> _EXERCISE GOAL_:
If a line below contains the string "margin", return that line.

> _MATERIAL SUPPLIED_:

Content starts

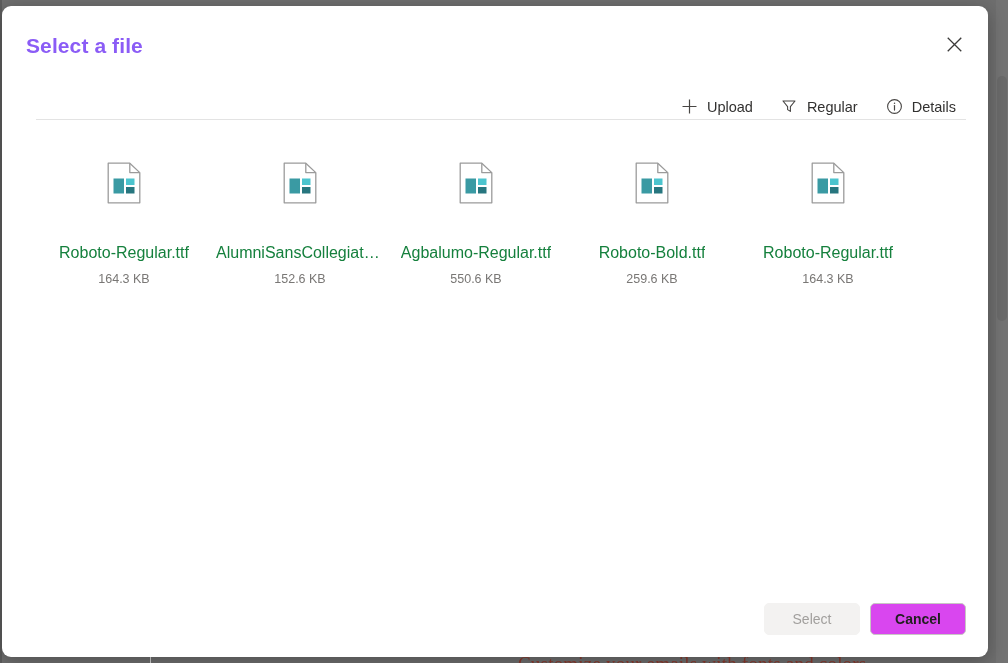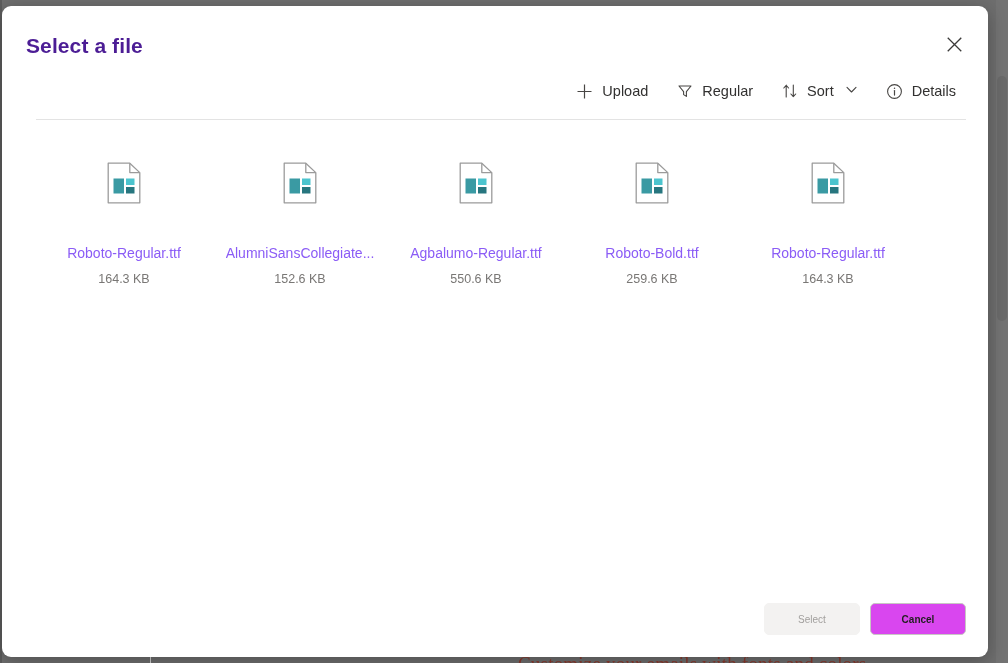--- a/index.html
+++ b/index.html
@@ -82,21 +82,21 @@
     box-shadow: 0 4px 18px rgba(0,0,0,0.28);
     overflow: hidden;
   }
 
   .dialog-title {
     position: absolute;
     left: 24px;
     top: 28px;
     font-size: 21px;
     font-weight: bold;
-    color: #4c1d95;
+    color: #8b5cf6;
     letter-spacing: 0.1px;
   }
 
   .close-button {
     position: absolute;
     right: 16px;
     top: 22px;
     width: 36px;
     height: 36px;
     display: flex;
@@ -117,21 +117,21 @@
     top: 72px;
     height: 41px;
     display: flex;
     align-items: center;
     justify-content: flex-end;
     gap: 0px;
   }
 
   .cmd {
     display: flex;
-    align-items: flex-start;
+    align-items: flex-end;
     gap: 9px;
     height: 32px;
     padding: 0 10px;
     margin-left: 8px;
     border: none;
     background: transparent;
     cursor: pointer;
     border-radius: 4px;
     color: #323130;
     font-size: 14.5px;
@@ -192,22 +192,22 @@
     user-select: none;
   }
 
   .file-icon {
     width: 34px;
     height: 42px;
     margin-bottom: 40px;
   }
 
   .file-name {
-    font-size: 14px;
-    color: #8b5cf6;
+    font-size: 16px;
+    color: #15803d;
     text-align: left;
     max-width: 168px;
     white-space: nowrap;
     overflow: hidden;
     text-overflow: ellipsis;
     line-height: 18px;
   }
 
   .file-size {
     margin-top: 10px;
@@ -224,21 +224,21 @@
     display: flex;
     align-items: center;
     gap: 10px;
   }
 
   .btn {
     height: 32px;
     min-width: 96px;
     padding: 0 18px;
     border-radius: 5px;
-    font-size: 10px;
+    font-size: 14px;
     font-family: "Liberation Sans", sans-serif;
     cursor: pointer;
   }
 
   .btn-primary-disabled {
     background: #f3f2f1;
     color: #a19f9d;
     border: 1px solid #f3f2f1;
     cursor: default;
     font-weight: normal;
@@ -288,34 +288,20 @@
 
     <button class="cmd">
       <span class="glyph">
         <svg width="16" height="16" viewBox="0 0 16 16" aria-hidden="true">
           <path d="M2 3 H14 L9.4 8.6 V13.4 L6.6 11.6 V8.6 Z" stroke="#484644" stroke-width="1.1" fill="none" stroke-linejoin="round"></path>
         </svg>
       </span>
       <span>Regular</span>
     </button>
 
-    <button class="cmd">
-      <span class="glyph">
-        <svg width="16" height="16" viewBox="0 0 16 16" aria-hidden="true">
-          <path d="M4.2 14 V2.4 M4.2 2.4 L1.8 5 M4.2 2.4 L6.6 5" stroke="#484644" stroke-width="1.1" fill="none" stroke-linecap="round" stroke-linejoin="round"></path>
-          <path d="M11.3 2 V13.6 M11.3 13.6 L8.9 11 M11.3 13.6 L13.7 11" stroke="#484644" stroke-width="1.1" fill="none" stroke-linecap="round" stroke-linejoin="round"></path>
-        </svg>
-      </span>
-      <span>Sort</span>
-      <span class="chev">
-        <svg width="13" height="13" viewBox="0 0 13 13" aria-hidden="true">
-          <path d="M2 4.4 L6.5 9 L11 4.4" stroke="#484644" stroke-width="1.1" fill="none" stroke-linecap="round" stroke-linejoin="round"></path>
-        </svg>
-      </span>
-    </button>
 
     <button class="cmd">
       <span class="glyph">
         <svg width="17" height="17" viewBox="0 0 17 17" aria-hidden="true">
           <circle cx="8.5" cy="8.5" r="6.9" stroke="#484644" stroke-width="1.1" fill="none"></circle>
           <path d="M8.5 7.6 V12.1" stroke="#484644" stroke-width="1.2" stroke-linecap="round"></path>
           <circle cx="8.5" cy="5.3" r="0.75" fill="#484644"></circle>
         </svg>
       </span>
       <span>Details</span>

Content ends

> _REPLY_:
     margin-left: 8px;
     margin-bottom: 40px;
     margin-top: 10px;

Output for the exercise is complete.